The two gene specific primers amplify full-length PCR products from each allele. The addition of the third repeat primer allows for detection of CGG repeat primed peaks, spanning from the smallest allele to the largest allele. The presence of repeat primed peaks allow for the detection of a very large CGG expansion, even if a gene specific peak is not detected to PCR dropout.
All PCR products are run on an ABI3730xl sequencer.
Methylation specific PCR
Methylation status of expanded alleles is assessed using an AmplideX FMR1 mPCR kit from Asuragen (Filipovic-Sadic et al. 2010). This kit pairs methylation sensitive DNA digestion with FMR1 specific PCR amplification of the CGG repeat region to determine the methylation status of full mutation alleles.
A total of twenty-two samples were used for test validation. These include:
- Two DNA samples from Asuragen
- Ten DNA samples from Coriell Cell Respositories:
- 13 DNA samples previously tested at other laboratories
Control DNA samples from Coriell Cell Respositories:
- NA07538, NA07862, NA06896, NA07543, NA06891, NA06852 , NA06968, NA20234, NA20239, NA18310
The repeat-primed PCR assay is not designed to determine the exact number of repeats in alleles containing over 200 repeats (full mutations). This test has been validated to detect up to 10% mosaicism. Only the methylation status of Full Mutations (>200 CGG repeats) is determined.
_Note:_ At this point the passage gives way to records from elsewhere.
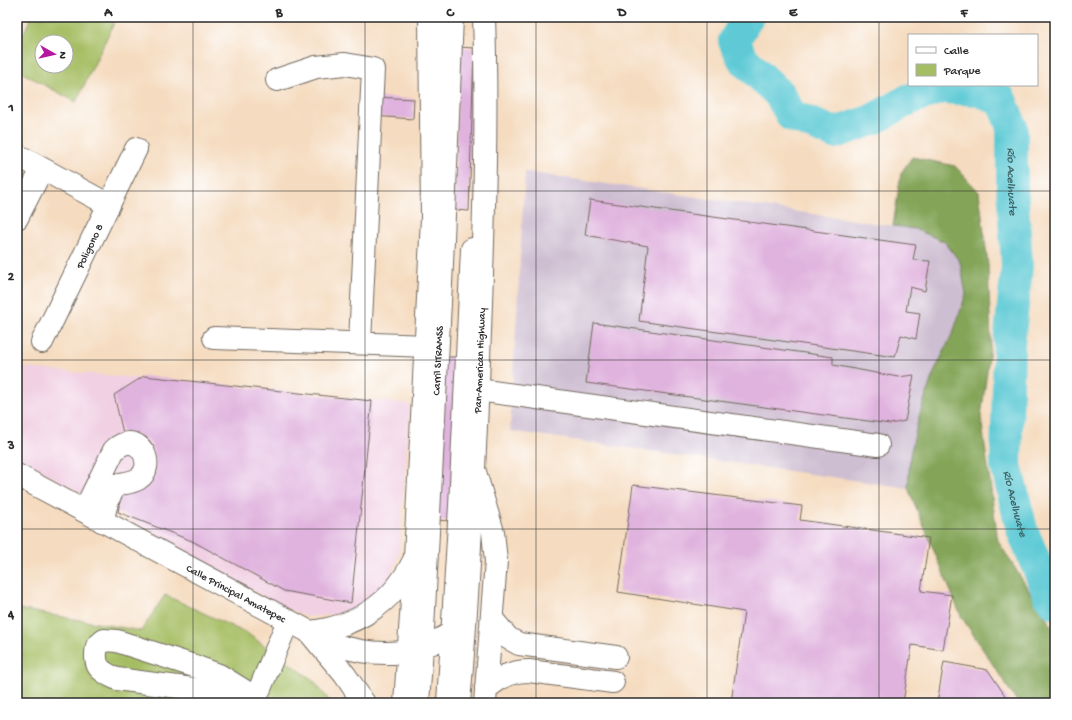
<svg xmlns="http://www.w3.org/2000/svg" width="1072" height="720" viewBox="0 0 1072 720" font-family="'Gochi Hand',sans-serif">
  <rect width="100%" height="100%" fill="#fff"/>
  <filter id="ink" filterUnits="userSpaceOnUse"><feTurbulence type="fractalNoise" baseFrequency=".025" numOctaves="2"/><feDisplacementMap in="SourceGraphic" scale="8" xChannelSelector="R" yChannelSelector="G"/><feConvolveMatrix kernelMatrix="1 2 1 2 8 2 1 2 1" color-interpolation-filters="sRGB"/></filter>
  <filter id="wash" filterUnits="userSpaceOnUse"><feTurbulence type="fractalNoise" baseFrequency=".012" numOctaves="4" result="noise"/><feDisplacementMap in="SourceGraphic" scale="16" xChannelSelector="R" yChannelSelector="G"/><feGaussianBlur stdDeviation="0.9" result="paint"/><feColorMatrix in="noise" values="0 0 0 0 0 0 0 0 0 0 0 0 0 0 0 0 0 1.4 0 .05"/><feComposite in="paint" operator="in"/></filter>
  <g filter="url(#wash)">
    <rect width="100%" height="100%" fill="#f5dbbf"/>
    <!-- built -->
    <path fill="#f1d0e3" d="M17,367L410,404L399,553L391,577L379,593L360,608L339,614L309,617L276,604L175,545L17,458Z"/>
    <!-- industrial -->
    <path fill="#cebed1" d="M525,172L915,229L945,242L960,262L966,294L954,330L932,377L910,456L908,488L510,431Z"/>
    <!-- green -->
    <path fill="#a6be63" stroke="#687447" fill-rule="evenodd" d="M31,17H101L114,23L76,102L17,70V48ZM42,42H66V66H42Z
      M165,595L248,634L313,680L331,703H17L18,609L141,631Z"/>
    <!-- forest -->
    <path fill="#84a559" stroke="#586842" d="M912,157L955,166L979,192L988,265L991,341L981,417L998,541L1055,632V703H1018L961,616L908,488L910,456L919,416L932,377L954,330L966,294L960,262L945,242L915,229L893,226L901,173Z"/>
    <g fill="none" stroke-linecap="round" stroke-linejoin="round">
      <!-- river -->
      <path stroke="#5ecad5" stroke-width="32" id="s1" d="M748,17L734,41L743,59L779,94L792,116L835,133L872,120L908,100L941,88L977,90L1001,100L1012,127V186L1017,266L1009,344L1006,465L1022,530L1050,597L1055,603"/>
    </g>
    <g id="blocks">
      <!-- building -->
      <path fill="#e0b3de" d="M459,47L474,48L469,211L454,210Z
        M374,97L414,99L413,119L373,116Z
        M590,200L916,245L913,260L930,261L925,291L910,287L906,311L920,313L916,339L901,335L895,357L639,321L648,246L585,235Z
        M594,323L833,357V365L898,377L914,375L905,421L890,424L586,383Z
        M443,357H460L450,521L435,520Z
        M144,376L372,401L351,603L284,591L192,541L118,512L122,492L150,481L156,472V459L153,446L147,438L123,433L114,395Z
        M633,485L802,506L800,520L929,538L921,591L952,595L943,650L912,645L903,703H731L744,612L618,592Z
        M944,662L988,670L1010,703H937Z"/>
    </g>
  </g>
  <g filter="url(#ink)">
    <use href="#blocks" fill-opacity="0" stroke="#72695f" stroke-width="1"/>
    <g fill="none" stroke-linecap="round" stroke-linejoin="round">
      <!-- minor casing -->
      <g stroke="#72695f" stroke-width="24">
        <g id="minor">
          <path d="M277,80L316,67L345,64L373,69L360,342"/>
          <path d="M17,155L109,205"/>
          <path d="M17,218L42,169"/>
          <path d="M214,338L427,346"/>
          <path id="s2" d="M42,342L136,149"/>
          <path d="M478,390L878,445"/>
          <path d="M475,472L493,532L496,561L485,703"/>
          <path id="s3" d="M17,475L332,644C384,660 421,656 465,624"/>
          <path d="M84,511L114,450C139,427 158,467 138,479C131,483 123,483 116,485L108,499L102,521"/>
          <path d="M493,620L508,638L519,644L616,657"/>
          <path d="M486,689C500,677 511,671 529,671L613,682"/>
          <path d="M233,703L193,689L117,679C99,671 93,666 97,646L104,640L117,641L197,667L219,675L256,698L288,621"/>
        </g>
      </g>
      <!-- major casing -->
      <g stroke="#72695f" stroke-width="24">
        <g id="major">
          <path id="s4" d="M418,703L422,648L442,264L452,17"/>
          <path d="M448,703L460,506L472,249"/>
        </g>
      </g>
      <!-- highway casing -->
      <g stroke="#72695f" stroke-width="24">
        <g id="highway">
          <path d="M309,632C355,627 392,604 413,562"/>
          <path d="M309,632L345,675L364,703"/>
          <path d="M405,703L415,557L432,218L430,17"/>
          <path id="s5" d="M459,703C469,588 474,473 479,359C483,245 488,131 484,17"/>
        </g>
      </g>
      <!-- minor -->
      <use href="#minor" stroke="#fff" stroke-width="22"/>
      <!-- major -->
      <use href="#major" stroke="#fff" stroke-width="22"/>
      <!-- highway -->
      <use href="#highway" stroke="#fff" stroke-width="22"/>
    </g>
  </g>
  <!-- grid -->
  <path fill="none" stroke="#2b2b2b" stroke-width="1" stroke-opacity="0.55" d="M193,17V703M365,17V703M536,17V703M707,17V703M879,17V703M17,191H1055M17,360H1055M17,529H1055"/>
  <g text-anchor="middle" stroke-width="3.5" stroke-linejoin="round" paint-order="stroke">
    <!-- street labels -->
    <g font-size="11" fill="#2b2b2b" stroke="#fff">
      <text dy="4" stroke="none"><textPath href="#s2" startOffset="107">Poligono 8</textPath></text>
      <text dy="4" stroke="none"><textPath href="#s4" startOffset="343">Carril SITRAMSS</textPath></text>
      <text dy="4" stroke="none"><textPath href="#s5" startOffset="343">Pan-American Highway</textPath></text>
      <text dy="4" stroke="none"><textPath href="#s3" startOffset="249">Calle Principal Amatepec</textPath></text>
    </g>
    <!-- water labels -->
    <g font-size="12" font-style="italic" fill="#3d6366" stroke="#fff">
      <text dy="4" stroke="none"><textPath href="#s1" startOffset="431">Río Acelhuate</textPath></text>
      <text dy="4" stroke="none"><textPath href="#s1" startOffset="755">Río Acelhuate</textPath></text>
    </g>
  </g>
  <!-- margin -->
  <rect width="1072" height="720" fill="none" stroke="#fff" stroke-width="44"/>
  <!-- legend -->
  <rect x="908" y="34" width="130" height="52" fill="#ffffff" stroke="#aaaaaa"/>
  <rect x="916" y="47" width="20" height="6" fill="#ffffff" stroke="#aaaaaa"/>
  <text x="944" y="54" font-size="12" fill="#2b2b2b">Calle</text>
  <rect x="916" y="64" width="20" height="12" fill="#a6be63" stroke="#aaaaaa"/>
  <text x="944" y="74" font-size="12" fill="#2b2b2b">Parque</text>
  <!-- north arrow -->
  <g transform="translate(54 54) rotate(98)"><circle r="19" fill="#ffffff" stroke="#aaaaaa"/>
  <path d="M0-3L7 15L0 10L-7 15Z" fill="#b5179e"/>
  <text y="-6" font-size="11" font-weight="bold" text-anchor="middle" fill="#2b2b2b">N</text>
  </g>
  <rect x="22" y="22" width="1028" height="676" fill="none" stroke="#2b2b2b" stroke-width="1.5"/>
  <g font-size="13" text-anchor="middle" font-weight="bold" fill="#2b2b2b">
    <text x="108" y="16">A</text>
    <text x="279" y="16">B</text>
    <text x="450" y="16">C</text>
    <text x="622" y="16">D</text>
    <text x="793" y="16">E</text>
    <text x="964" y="16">F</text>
    <text x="11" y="111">1</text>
    <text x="11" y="280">2</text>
    <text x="11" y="449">3</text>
    <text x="11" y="618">4</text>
  </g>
</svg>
Interpretation of the test results is limited by the information that is currently available. Better interpretation should be possible in the future as more data and knowledge about human genetics and this specific disorder are accumulated.
We have confidence in our ability to track a specimen once it has been received by PreventionGenetics. However, we take no responsibility for any specimen labeling errors that occur before the sample arrives at PreventionGenetics.
Genetic counseling to help to explain test results to the patients and to discuss reproductive or medical options is recommended.